▶ [AUSGANGSTEXT]
Während der Religionskriege begann der Verfall des Mont St. Michel; ein
Abt brannte mit der Klosterkasse durch, das Kloster geriet immer mehr in einen desolaten
Zustand. Im 17. Jahrhundert übernahm der Mauristenorden den Mont, den er reformieren
sollte. Aber auch er bewies wenig Geschick. In der französischen Revolution wurde der
Berg säkularisiert und zum Gefängnis umfunktioniert, was er bis 1863 auch blieb. 1874
wurde er zum schützenswerten historischen Monument erklärt, restauriert und gewann
wieder an Bedeutung. Seit 1966 leben wieder Mönche auf dem Mont St. Michel.
Seit einigen Jahren ist der Mont vom
Verlanden bedroht. Die zwei Kilometer lange Deichstraße, die vor 120 Jahren gebaut wurde,
verhindert, dass u.a. die Schlickablagerungen, die der Cousnon heranträgt, ihren Weg ins
Meer finden. Jährlich werden ausserdem mehr als eine Million Kubikmeter Sand in der Bucht
angeschwemmt, die durch den Straßendamm an Ort und Stelle gehalten werden. Die Sand- und
Schlickschicht um die Insel ist inzwischen 15 Meter hoch.

▶ [DATENSATZAUSZÜGE]
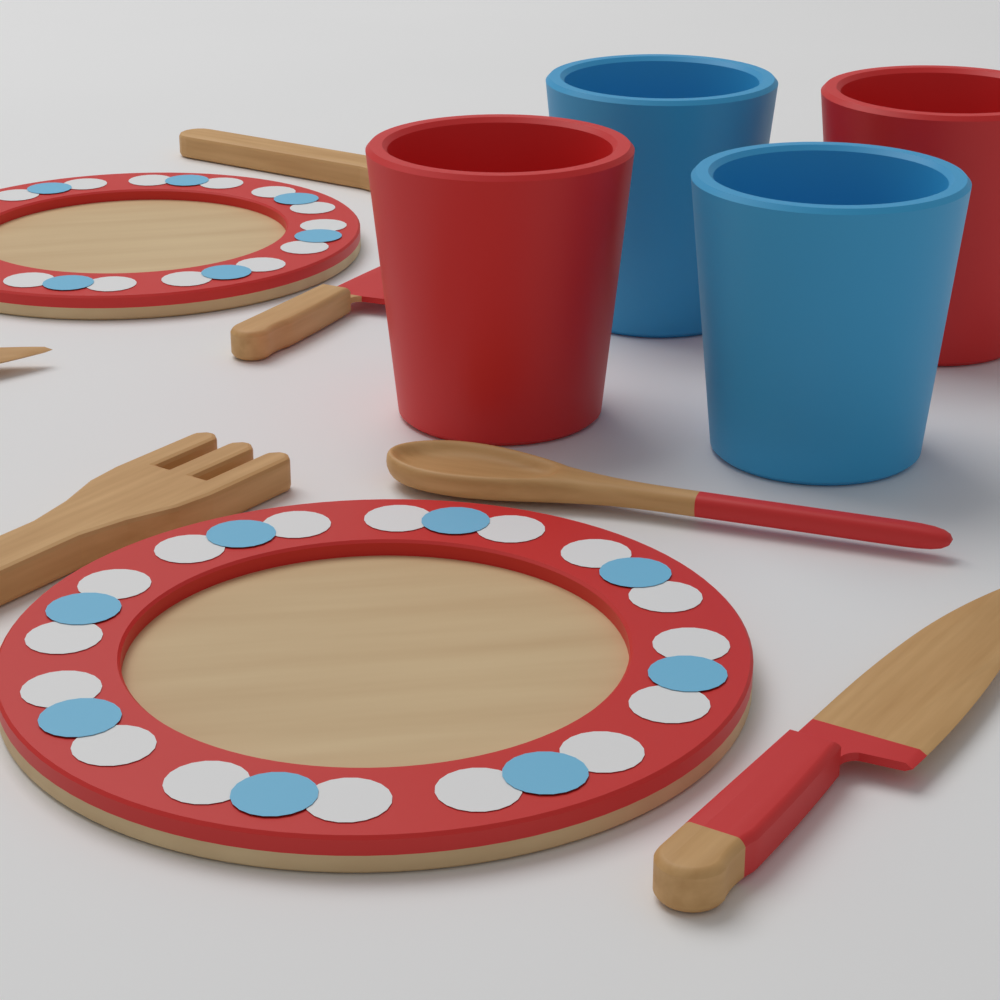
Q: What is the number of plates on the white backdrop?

---

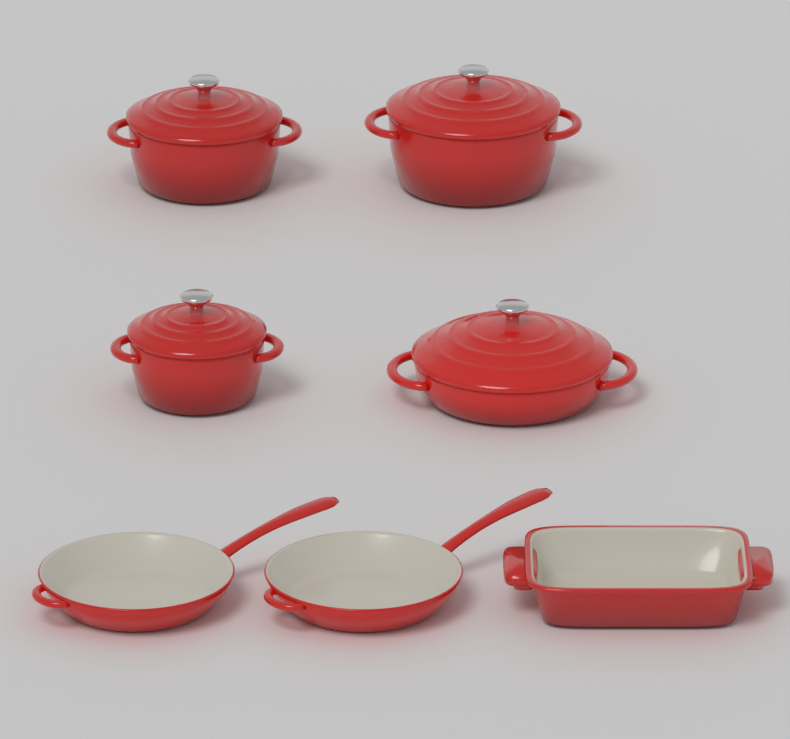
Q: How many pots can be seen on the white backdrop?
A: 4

▶ [VORGEGEBENES ZIEL 1] Nenne alle vierstelligen Jahreszahlen, die im Text über den Mont St. Michel vorkommen.
▶ [VORGEGEBENES ZIEL 2] Setze bitte den Text über den Mont St. Michel im Anschluss an seinen letzten Satz fort.

▶ [SCHRIFTLICHE ANTWORT 1] 1863, 1874, 1966

▶ [SCHRIFTLICHE ANTWORT 2]
Seit Königin Elisabeth II von England, die 1970 zusammen mit
Staatspräsident Pompidou zu einem Besuch auf dem Mont war, sich erstaunte, dass dieser
"keine Insel mehr" sei, will man den Damm durch eine Brückenkonstruktion auf
Stelzen ersetzen. Ausserdem sollen die Parkplätze direkt an der Abtei verschwinden und
aufs Festland verlagert werden.
Sehenswürdigkeiten
Abteikirche
Das große Problem beim Bau der Kirche war die Form
des Untergrundes: Der Mont St. Michel ist immerhin ein relativ spitz nach oben laufender
Berg - und die Kirche, die heute dort oben steht ist hundert Meter lang. Es galt also,
einen Untergrund zu schaffen, der groß und stabil genug ist, eine Kirche und Räume für
Mönche und Besucher zu tragen.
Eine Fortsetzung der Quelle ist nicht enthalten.